Throughout second level education numeracy based courses, maths and accounting, were my strongest - and not knowing what I could do with that my intention was always to become a second level maths teacher. After being encouraged by my maths teacher I looked at maths courses across Irish universities, and chose UL after speaking to a number of students on the course and after visiting the amazing campus.

The first two years formed a basis of maths, statistics and computing, but it was the third year which changed my career trajectory. My co-op placement was with Accenture Analytics in Dublin working with large enterprises to identify and prevent fraud using statistics and data, a field we now commonly call Data Science.
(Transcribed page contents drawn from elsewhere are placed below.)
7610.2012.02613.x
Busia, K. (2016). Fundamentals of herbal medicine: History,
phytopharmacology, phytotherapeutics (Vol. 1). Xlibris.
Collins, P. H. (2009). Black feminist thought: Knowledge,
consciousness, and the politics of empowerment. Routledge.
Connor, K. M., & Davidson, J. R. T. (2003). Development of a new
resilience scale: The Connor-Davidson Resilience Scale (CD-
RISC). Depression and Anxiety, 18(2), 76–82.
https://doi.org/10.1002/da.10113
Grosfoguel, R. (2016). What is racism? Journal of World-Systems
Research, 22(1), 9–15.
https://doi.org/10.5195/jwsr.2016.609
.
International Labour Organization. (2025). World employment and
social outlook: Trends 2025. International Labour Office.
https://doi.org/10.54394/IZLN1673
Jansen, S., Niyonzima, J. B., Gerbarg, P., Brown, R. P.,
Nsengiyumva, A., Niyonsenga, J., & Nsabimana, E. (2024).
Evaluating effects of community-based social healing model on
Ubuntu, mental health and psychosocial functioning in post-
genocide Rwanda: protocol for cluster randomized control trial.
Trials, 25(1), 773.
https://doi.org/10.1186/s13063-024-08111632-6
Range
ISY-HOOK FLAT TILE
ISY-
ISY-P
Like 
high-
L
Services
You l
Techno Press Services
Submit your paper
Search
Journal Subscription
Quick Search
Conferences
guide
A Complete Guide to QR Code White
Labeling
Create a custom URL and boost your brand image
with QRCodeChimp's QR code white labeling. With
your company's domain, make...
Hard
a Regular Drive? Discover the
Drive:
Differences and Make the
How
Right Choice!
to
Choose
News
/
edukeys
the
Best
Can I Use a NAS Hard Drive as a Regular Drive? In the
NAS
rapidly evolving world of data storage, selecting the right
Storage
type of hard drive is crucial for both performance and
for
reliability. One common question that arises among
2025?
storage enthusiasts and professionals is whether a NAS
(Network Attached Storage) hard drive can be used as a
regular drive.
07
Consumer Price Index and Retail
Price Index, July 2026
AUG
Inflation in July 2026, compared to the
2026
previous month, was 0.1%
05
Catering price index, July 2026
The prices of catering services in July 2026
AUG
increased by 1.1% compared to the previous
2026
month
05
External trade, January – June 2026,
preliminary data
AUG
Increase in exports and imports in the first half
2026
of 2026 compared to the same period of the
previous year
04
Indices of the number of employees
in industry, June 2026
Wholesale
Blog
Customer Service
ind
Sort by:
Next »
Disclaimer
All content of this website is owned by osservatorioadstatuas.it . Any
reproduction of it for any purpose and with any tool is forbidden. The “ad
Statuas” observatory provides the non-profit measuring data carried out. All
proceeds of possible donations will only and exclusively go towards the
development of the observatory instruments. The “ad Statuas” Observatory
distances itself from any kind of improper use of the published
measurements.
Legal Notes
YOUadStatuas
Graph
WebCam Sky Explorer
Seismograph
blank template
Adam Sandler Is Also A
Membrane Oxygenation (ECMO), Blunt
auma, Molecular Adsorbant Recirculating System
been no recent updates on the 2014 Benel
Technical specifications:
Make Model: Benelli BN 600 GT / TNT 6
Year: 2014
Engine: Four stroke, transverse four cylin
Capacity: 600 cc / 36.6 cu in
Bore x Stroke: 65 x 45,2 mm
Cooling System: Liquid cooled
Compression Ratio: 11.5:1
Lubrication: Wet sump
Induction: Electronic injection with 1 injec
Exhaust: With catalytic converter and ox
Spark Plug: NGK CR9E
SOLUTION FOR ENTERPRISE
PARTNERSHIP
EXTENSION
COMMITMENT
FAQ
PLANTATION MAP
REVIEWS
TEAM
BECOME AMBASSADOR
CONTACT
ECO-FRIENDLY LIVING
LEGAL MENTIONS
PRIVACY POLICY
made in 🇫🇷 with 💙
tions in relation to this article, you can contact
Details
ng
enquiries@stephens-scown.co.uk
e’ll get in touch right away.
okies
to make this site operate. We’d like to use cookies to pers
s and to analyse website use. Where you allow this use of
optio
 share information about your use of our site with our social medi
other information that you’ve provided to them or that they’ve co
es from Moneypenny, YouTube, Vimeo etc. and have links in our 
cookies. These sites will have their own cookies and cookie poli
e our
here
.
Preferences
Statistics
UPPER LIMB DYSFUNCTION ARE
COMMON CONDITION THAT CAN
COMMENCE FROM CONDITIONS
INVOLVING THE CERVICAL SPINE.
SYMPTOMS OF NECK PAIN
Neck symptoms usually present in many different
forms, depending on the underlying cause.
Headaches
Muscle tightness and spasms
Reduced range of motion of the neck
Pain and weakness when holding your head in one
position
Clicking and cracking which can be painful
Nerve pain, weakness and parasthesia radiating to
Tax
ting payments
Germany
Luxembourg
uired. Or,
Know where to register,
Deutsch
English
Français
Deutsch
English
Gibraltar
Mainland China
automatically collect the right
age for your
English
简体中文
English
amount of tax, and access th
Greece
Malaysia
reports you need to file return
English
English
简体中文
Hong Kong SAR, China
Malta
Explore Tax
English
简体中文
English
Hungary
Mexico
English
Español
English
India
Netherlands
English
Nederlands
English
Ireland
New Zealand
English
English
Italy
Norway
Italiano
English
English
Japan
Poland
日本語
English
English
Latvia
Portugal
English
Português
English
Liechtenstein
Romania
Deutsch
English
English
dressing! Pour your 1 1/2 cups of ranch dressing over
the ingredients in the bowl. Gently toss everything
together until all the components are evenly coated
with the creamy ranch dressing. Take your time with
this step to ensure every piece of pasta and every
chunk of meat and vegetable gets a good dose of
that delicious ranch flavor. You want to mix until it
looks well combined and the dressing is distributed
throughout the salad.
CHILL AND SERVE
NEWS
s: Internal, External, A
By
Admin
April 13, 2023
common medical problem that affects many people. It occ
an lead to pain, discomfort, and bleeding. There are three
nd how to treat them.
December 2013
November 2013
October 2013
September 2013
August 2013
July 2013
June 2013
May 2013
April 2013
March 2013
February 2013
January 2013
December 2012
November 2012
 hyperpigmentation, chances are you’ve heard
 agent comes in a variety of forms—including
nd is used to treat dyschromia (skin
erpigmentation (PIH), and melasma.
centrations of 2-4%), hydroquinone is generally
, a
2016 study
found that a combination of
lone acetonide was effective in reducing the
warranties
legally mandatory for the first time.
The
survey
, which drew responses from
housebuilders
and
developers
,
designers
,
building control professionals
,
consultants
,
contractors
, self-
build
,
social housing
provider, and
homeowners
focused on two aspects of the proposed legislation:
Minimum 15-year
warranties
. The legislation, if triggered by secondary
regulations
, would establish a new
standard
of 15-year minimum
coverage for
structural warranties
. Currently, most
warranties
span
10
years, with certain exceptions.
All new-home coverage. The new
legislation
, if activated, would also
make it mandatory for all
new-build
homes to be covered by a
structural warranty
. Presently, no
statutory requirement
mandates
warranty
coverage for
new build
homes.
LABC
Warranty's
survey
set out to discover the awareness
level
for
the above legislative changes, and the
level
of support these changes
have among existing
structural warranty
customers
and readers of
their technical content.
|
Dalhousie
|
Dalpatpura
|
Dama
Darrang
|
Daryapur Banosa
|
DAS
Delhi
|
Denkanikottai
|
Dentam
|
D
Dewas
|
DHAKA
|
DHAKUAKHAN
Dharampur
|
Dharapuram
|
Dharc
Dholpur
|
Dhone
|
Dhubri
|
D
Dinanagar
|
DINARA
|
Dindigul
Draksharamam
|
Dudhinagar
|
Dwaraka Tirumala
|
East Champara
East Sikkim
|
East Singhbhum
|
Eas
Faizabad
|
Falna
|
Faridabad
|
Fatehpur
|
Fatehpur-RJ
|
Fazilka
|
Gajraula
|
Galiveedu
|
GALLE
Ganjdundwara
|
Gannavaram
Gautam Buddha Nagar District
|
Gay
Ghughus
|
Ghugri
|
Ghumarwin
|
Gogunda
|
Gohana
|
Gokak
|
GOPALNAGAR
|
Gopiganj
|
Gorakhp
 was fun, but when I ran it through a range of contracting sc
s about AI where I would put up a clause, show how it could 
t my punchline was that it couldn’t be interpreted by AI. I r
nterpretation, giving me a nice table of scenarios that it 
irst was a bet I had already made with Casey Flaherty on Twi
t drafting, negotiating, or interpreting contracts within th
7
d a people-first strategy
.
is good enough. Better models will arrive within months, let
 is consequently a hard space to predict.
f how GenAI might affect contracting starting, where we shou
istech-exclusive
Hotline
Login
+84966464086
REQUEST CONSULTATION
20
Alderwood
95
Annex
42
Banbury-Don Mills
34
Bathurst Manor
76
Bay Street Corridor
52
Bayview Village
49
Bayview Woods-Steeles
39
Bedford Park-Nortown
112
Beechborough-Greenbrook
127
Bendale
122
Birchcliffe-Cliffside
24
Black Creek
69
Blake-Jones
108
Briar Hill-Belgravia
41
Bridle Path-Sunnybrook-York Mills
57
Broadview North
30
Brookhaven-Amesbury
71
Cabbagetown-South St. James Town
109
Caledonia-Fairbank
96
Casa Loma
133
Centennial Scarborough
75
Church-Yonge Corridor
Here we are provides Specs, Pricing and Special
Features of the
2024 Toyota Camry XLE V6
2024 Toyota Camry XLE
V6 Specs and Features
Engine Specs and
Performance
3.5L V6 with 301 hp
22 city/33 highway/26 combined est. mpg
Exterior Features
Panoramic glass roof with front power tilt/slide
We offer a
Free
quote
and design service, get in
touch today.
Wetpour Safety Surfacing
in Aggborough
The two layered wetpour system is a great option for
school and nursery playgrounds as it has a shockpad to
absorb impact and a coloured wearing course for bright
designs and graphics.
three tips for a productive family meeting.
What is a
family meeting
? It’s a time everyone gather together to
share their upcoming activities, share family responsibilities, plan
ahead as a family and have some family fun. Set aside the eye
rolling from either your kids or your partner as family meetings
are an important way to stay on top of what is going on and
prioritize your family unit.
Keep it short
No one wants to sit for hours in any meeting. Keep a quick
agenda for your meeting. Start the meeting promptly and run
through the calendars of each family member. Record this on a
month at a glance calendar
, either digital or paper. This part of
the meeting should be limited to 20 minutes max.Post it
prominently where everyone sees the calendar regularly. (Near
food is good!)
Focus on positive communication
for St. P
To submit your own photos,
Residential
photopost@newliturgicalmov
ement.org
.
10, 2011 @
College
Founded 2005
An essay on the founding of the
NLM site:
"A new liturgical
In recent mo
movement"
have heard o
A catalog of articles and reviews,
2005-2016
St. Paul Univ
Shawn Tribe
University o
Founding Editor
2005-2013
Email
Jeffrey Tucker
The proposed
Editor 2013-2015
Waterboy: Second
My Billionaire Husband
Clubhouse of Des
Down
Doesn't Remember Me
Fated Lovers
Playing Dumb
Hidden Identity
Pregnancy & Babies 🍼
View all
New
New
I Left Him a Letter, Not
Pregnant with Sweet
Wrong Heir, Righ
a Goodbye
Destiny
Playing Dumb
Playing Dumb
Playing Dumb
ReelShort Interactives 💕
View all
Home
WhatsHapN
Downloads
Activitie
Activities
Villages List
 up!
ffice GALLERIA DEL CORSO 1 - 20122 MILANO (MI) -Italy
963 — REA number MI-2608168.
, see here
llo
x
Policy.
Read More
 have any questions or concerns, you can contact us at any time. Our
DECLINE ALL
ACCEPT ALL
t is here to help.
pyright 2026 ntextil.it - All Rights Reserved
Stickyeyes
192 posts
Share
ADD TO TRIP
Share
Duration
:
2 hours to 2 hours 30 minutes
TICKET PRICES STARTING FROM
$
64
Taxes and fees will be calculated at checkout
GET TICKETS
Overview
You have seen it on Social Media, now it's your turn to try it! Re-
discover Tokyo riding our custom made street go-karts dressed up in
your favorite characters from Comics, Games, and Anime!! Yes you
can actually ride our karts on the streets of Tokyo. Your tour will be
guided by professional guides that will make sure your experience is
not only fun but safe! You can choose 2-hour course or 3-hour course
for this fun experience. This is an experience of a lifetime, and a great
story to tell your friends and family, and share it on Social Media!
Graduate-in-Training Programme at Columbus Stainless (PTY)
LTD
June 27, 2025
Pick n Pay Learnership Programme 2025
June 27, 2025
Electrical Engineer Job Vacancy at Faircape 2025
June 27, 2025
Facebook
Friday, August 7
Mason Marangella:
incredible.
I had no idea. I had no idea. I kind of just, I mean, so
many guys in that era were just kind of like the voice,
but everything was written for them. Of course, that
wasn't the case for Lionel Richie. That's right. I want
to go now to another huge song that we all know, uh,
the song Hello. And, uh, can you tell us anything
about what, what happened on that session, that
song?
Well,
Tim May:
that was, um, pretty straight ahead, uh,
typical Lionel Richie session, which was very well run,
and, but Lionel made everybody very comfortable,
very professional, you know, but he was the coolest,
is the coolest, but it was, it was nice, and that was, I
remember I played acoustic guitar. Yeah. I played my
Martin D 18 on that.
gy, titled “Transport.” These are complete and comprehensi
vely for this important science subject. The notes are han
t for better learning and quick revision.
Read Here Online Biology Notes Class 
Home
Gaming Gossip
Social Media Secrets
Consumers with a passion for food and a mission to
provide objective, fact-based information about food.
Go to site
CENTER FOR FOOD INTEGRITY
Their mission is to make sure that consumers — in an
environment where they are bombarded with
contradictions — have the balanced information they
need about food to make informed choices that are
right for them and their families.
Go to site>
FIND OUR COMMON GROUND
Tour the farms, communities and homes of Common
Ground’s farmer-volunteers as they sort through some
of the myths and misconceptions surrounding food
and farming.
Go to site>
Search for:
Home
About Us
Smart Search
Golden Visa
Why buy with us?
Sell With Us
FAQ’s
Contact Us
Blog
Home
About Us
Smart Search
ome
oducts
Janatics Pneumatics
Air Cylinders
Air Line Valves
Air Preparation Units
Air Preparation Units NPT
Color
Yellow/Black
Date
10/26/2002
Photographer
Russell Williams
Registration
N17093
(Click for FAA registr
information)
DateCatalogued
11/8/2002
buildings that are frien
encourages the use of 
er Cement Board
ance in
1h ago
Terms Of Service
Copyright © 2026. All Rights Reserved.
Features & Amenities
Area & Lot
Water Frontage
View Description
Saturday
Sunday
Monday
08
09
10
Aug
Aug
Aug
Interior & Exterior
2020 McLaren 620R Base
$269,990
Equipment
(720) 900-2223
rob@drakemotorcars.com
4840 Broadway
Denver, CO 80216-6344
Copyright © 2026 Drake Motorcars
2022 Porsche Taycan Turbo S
After my co-op placement I was gripped by the thought of using statistics and computing to prevent fraud and risk. I finished my final year and then enrolled for a PhD at UL - during which time I investigated cheating in elite athletics and worked with a company developing fraud detection tooling in the Motor Insurance Space.

After finishing my PhD, I moved into the financial services space, and have worked with two global payment processors designing statistical and machine learning systems which detect, prevent and manage payment fraud in real-time - every transaction you do is scanned through a statistical model to evaluate the likelihood of the transaction being fraudulent in milliseconds!

Today I work on strategic risk management and product development, where I use my knowledge of fraud and risk, as well as mathematics and statistics, to protect companies and consumers from sophisticated fraud attacks. While I don’t write algorithms, or solve difficult equations, my background in logical thinking and understanding of data is essential to risk, design and strategic decisions I make every day.